Records excerpted from a collection:
━━━━━━
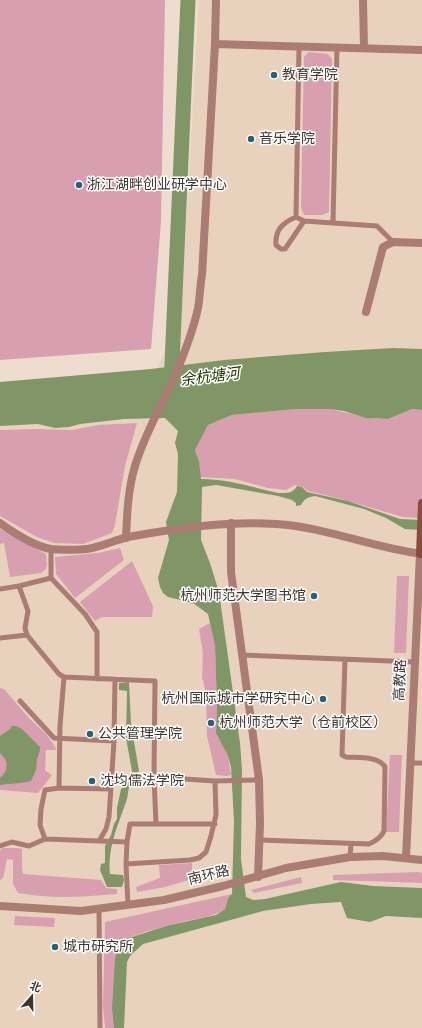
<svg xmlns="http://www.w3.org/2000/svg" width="422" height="1028" font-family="Overpass,'Noto Sans SC',sans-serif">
	<rect width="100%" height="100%" fill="#eeddce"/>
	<path fill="#e9d2bd" d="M199,0H422V1028H0V418L140,407L181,314Z"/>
	<path fill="#d79fb0" d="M0,0H165L161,221L151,349L0,360Z
		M309,52L328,54L332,59L329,212L322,215H304L301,207L304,57Z
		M295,409H330L375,419H388L412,409L422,410V518L403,517L341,499L308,491L303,487L295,485L286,490L268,488L235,479L200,477L199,461L195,449L208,425L232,415Z
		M137,423L125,466L115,525L112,533L83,544L54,543L37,537L0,516V430L35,429L72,430L98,425Z
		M0,529L46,554L47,565L46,569L41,573L10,577L4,543L0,544Z
		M120,548L124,560L75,598L56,574L55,557L98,553Z
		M132,561L153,606L152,617H102L95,621L80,602Z
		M397,576H409L406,653H394Z
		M210,623L215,646L217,706L216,733L228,756L231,775L227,776L216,775L207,736L206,693L202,677L203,653L199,629Z
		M0,688L4,689L28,717L47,735L57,750H46L45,770L52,775L38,793L0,790Z
		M390,755H402L399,832H386Z
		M2,848H18L22,849V867L23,874L101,880L106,888L117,889V894C84,897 51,899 18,893L13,884V860L7,859L3,878L0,880V851Z
		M192,863V879L165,887L137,892L136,887L160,878L159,865Z
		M417,872L422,873V883L333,880V875Z
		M301,877L302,883L254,893L251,890Z
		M232,894L228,898L225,909C213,917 199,918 186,921C165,926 145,931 126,939L112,1011L114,1028H105L103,1006L105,922Z
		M15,916L55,918L54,927L14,925Z"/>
	<path fill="#809666" d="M393,348L422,349V410L412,409L388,419L366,418L344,411L330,409H295L232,415L208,425L195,450L199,461L201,479C227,479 252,487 278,493C287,493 292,494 297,486L302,487L307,492L348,501L400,519L422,520V530L405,529L386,518L364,509L315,496C308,497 304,499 301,505L296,506V503L292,500L278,496L216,485L202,487L201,540L210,563L219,592L240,743L242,770L241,859L246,897L253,900L265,899L341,882L373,886L422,888V918L386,916L370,922L347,918L341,902L311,904L263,911L143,944L130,956L127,962L124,1028H114L112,1010L115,959L117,951L126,939L166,926L216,915L225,909L228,898L232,894L234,821L231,767L228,756L216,733L217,706L215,646L210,623L208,614L193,603L168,597L163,593L160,587L158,578L169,540L166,522L177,492L178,454L175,443L178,431L165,418L124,419L80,424L69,427L55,428L38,424L0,426V382L151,369L224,360L325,352Z
		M129,682L131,724L139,771C137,778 132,781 129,787C128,791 128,797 126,802C118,825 107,849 110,874L123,875L124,880L122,887H107L100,870L101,864L105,863V846L111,835L114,824L117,819V808L121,789L128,782L132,771L126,738L127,691L119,690V683Z
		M12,726H16L22,729L40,747V750L37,759L36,770L31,781C21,784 10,783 0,785V778C9,770 9,761 0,753V736L10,729Z"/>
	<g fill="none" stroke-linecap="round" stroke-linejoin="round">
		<path stroke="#809666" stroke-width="15" d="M171,387L188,0"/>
		<path stroke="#aa7c73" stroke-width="5" d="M296,217L299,46
			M304,221L285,249H281L276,245C275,230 282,223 296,217L304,221L377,226L393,242
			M333,223L337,47
			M51,549V578
			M19,586L51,578L85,614L97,632V679
			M0,589L19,586L28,611L25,628L27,635L59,674L64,677L155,681L154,777L215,781L259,780
			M0,638L27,635
			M242,655L415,662
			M64,677L60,726L59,788L111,789
			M20,701L54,738L114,741
			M411,763H422
			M154,777L156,824H215
			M45,839L127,842L126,864
			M260,840L369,844C376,841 381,838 384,831L385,767C379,756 358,758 346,757L342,755L345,659
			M99,841L106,829L109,817L114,741L115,679
			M127,842L130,824H156
			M0,846L12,842L29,846L45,839L40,825L41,809L45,790L59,788
			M350,857L351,844
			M128,904L126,864L190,860L199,858L206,852L211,836L216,815L215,781
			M99,908L100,1028"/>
		<path stroke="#aa7c73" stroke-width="8" d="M216,0L215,44L422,50
			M363,0L364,48
			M366,312L383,247L393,242L422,243
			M0,523C14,533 34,546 51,549C58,550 80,550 87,549C101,547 115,540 128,537C177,528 227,521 276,524C326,527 373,548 422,554
			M231,523V572L259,780L260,823L258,877
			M126,538C127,514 128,489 135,466C144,436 160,408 173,380C183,357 193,332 198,308C200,297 200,286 202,275L215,44
			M406,858L420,554
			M0,906L81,911L164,900L223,886L286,868L350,857L383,856L422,860"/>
		<path stroke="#8c4b3f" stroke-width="8" d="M420,554L422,503"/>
	</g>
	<g fill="#246378" stroke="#fff" stroke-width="1.5">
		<circle cx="274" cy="75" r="4"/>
		<circle cx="251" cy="139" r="4"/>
		<circle cx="79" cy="185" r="4"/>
		<circle cx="314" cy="596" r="4"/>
		<circle cx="323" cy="699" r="4"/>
		<circle cx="211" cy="723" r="4"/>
		<circle cx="90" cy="734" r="4"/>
		<circle cx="92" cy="781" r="4"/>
		<circle cx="55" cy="947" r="4"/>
	</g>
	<g text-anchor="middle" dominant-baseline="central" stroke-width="3" stroke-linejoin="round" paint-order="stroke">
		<g font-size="14" fill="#3d3630" stroke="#fff" text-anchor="start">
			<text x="282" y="75">教育学院</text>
			<text x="259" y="139">音乐学院</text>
			<text x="87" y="185">浙江湖畔创业研学中心</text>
			<text x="306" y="596" text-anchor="end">杭州师范大学图书馆</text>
			<text x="315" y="699" text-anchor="end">杭州国际城市学研究中心</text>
			<text x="219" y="723">杭州师范大学（仓前校区）</text>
			<text x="98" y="734">公共管理学院</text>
			<text x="100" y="781">沈均儒法学院</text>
			<text x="63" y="947">城市研究所</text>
		</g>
		<g font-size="14" fill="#3d3630" stroke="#fff">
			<text transform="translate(401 680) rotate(-87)">高教路</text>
			<text transform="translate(209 876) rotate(-13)">南环路</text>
		</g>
		<g font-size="15" font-style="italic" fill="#233700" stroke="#fff">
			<text transform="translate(210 378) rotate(-7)">余杭塘河</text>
		</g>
	</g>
	<g transform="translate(32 996) rotate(20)" stroke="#ffffff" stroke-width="3" paint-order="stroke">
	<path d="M0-3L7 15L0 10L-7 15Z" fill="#3d3630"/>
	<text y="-6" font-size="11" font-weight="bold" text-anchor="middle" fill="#3d3630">北</text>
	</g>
</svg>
━━━━━━
How to complete this task:
Copy out the lines of the data where the string "middle" occurs.

Final answer:
	<g text-anchor="middle" dominant-baseline="central" stroke-width="3" stroke-linejoin="round" paint-order="stroke">
	<text y="-6" font-size="11" font-weight="bold" text-anchor="middle" fill="#3d3630">北</text>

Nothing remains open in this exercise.